The type specimen of Mimodactylus libanensis was a little fellow; Kellner et al. (2019) estimated its wingspan at approximately 1.32 m (4.33 ft). If that's a little abstract for you, the lower jaws are 102 mm long (4.02 in), and the humerus is 52 mm long (2.0 in). Kellner et al. (2019) interpreted it as a young individual, because many of the bones that fuse in adult pterosaurs were still unfused; for instance, no notarium (fusion of several dorsal vertebrae to brace the shoulders). Despite its youth, it is clearly not an example of either of the previously known pterosaurs from Lebanon, contemporaneous Microtuban and an unnamed ornithocheiroid. Rather, it was more closely related to one of the lesser-known groups of mid-Cretaceous pterosaurs, the istiodactylids (Kellner et al. 2019).

◆ Records supplied
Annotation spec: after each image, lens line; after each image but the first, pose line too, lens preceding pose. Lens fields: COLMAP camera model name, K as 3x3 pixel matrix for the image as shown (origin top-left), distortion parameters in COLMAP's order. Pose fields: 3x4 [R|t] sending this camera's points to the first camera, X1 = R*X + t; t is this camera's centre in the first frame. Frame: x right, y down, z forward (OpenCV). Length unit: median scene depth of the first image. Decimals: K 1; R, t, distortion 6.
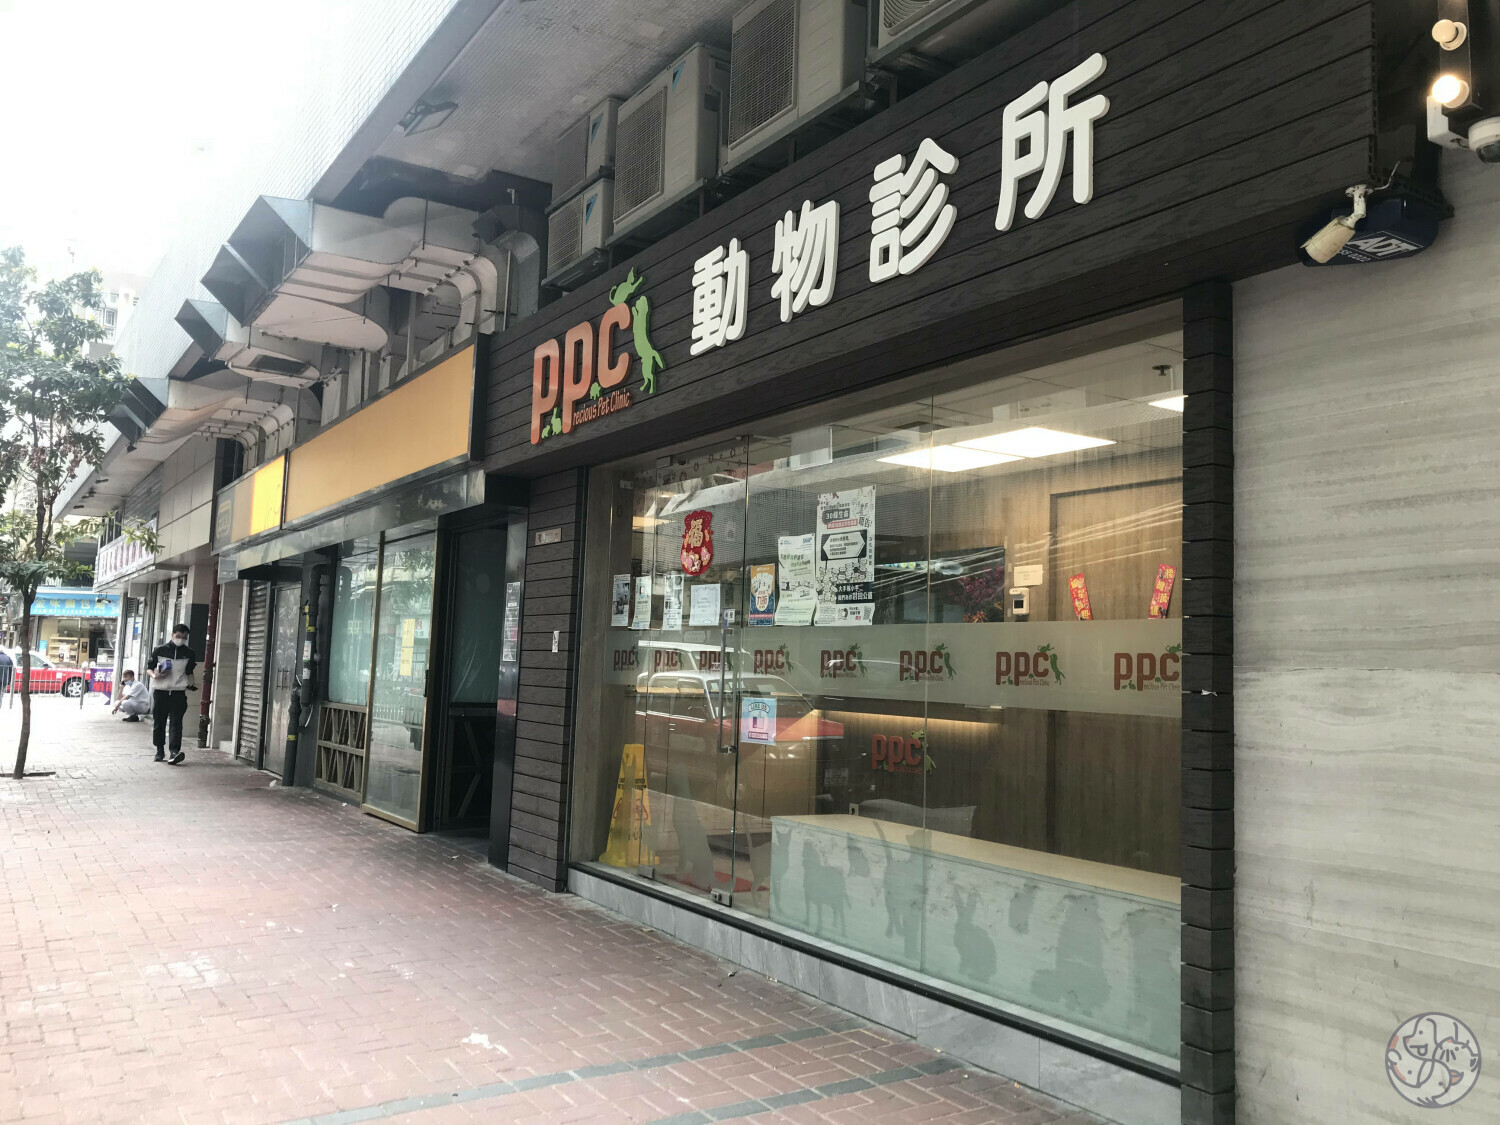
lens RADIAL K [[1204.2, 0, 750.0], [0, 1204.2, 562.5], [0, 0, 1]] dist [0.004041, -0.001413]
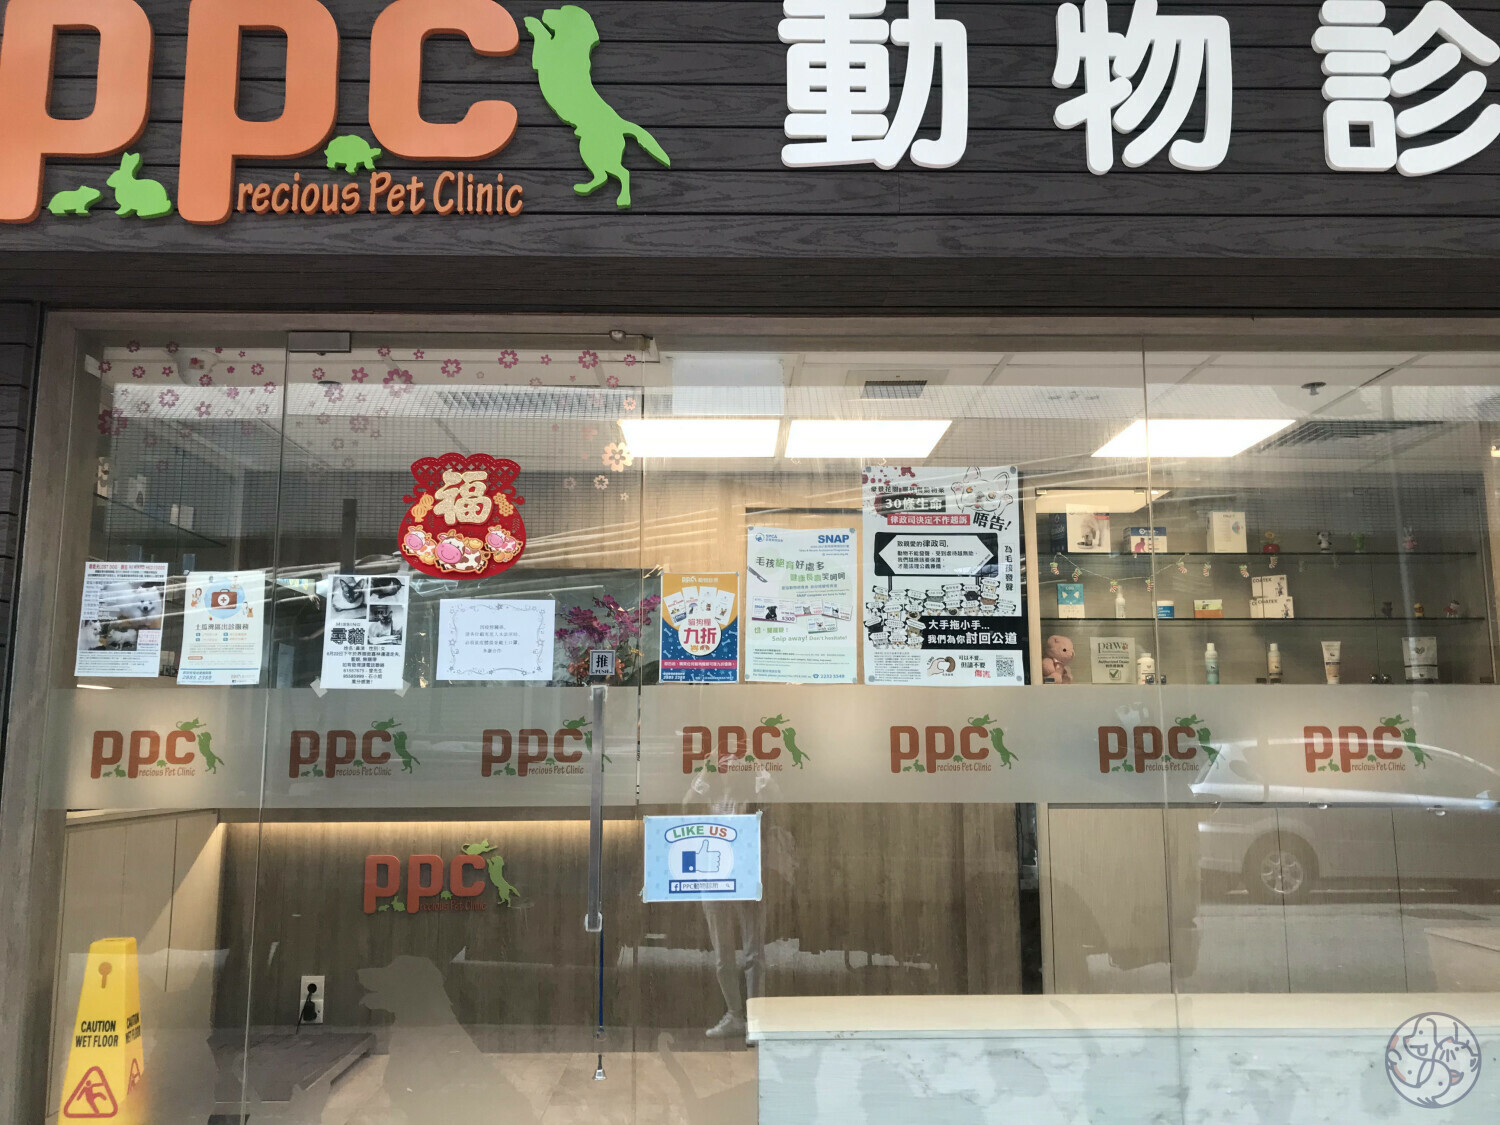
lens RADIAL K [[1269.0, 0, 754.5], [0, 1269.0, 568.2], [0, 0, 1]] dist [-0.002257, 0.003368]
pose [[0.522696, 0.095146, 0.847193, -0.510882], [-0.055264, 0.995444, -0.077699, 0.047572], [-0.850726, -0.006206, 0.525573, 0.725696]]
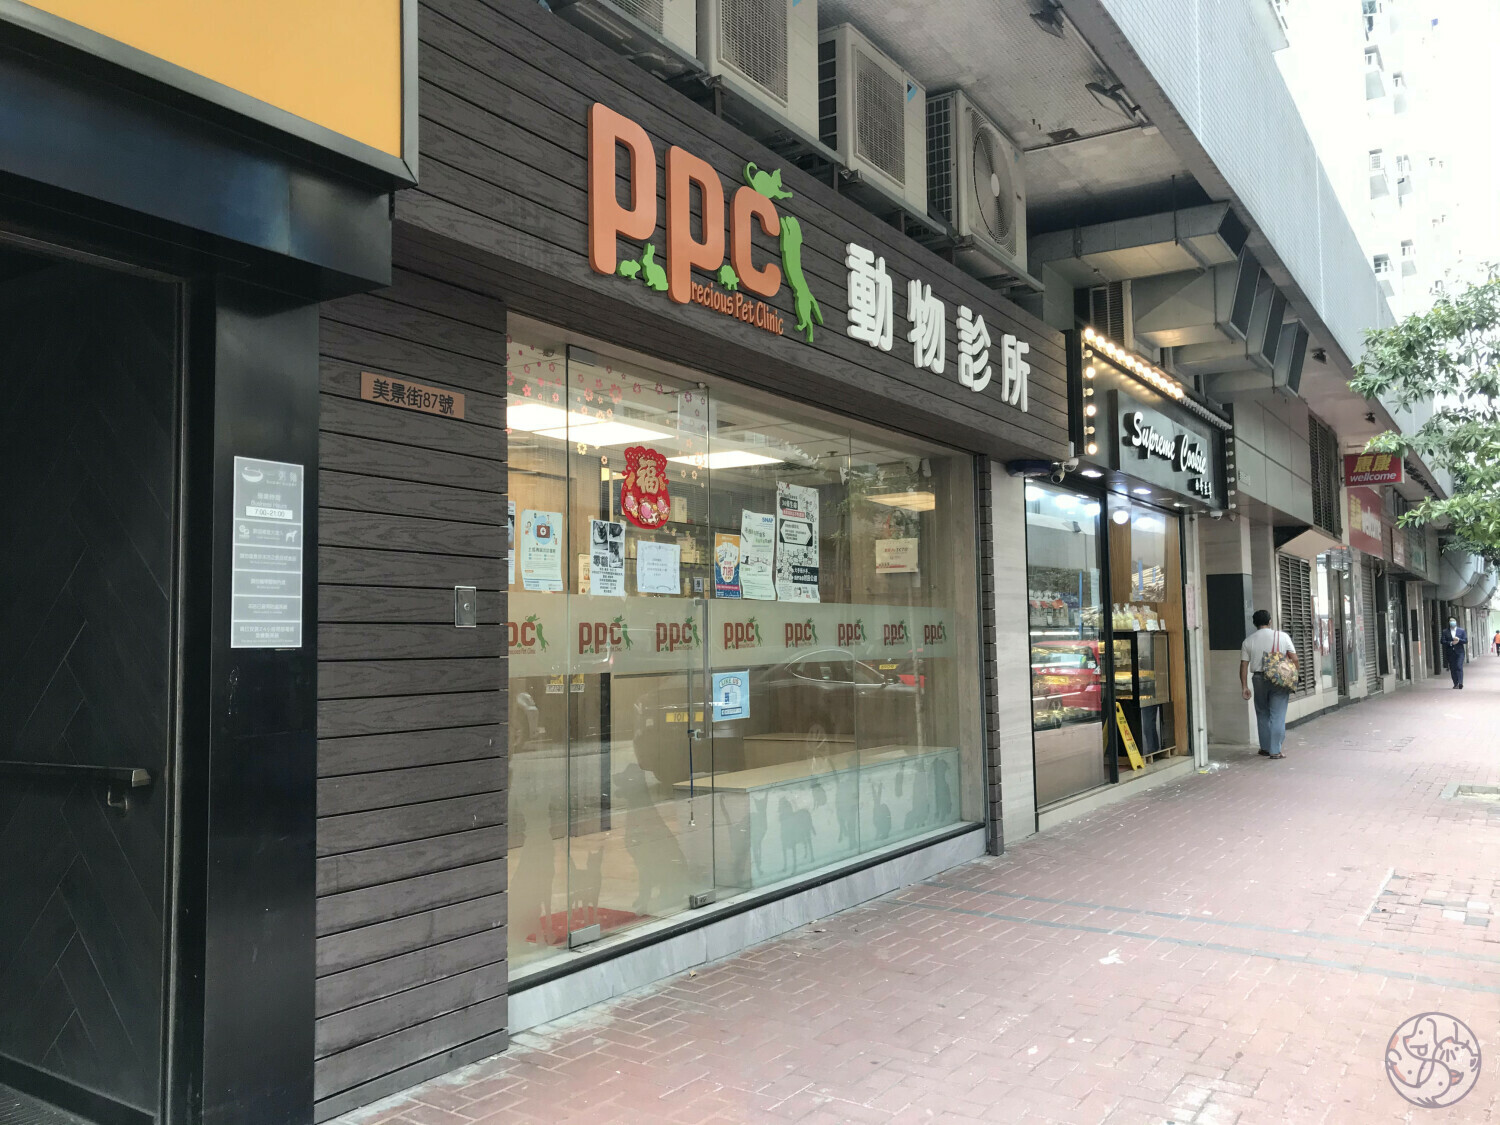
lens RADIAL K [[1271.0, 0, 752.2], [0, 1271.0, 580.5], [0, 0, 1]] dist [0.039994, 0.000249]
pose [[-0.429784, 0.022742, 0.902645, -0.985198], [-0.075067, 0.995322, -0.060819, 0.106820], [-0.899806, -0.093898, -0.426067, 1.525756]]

==

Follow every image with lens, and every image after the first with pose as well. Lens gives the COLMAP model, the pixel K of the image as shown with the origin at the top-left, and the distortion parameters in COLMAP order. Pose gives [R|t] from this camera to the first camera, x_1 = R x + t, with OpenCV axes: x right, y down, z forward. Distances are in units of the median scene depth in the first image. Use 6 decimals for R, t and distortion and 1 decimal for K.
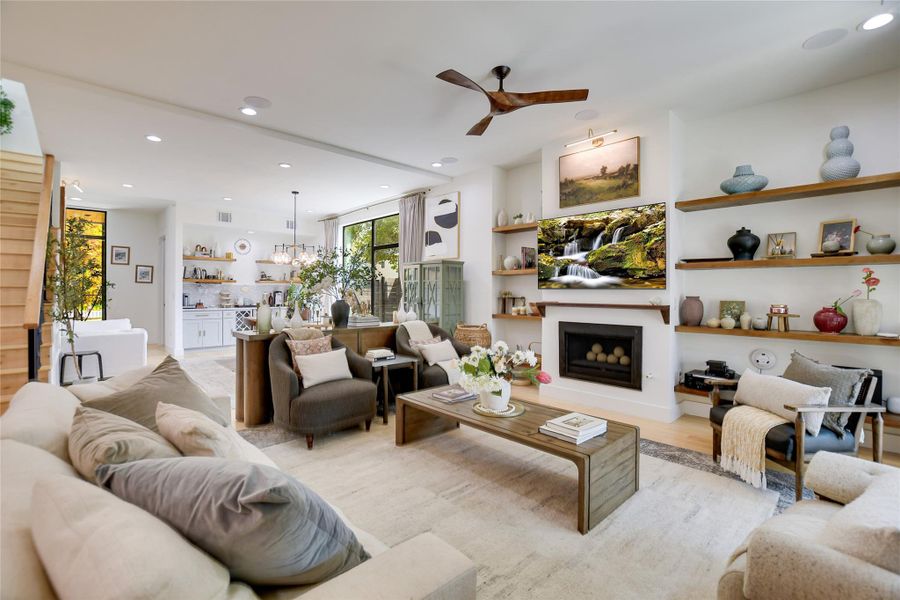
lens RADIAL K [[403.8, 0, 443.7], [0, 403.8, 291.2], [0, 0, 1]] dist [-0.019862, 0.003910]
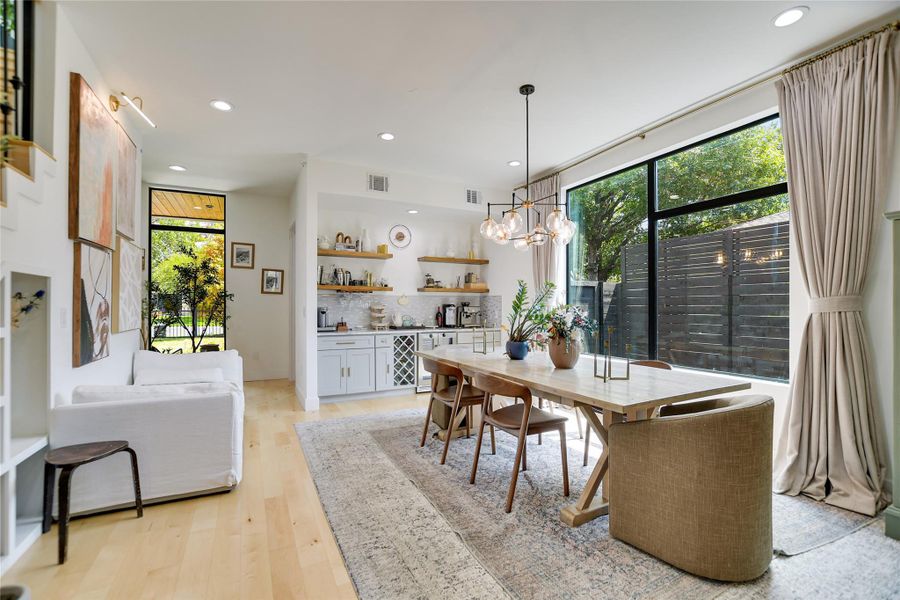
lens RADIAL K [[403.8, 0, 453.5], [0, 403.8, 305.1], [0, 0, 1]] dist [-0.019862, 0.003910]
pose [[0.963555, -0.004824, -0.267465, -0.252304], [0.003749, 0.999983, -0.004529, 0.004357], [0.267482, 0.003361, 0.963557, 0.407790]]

...

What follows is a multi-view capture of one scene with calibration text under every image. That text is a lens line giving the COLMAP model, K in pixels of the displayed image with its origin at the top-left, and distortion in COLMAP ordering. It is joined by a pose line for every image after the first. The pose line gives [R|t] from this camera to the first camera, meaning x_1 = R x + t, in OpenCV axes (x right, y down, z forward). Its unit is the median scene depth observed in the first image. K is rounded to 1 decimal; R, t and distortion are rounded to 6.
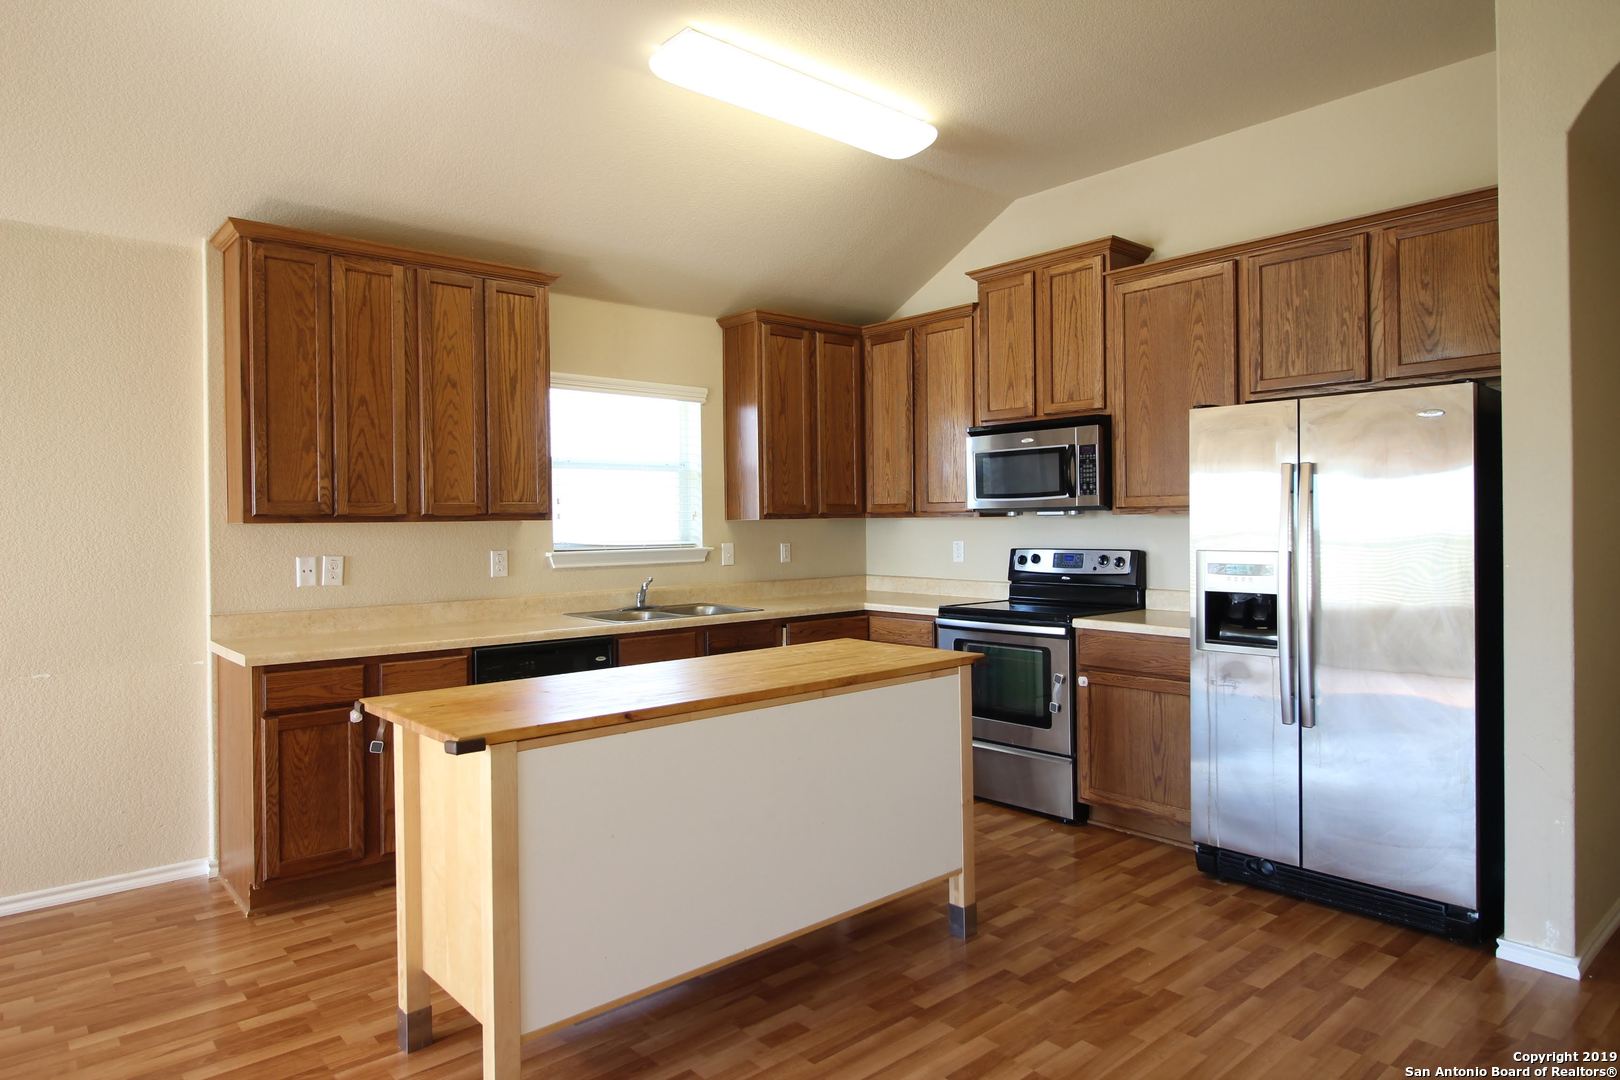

◆ What you are asked to do
Decide whether each statement agrees with the passage on Mimodactylus libanensis, answering yes or no and quoting the words of the passage that settle it.
1. The wingspan of the type specimen was estimated at about 1.32 m.
2. The type specimen had a notarium.
3. The type specimen is an example of Microtuban.
The listing is separate material and has nothing to do with the passage on Mimodactylus libanensis.

◆ Final answer
1. Yes: "Kellner et al. (2019) estimated its wingspan at approximately 1.32 m (4.33 ft)"
2. No: "for instance, no notarium"
3. No: "it is clearly not an example of either of the previously known pterosaurs from Lebanon"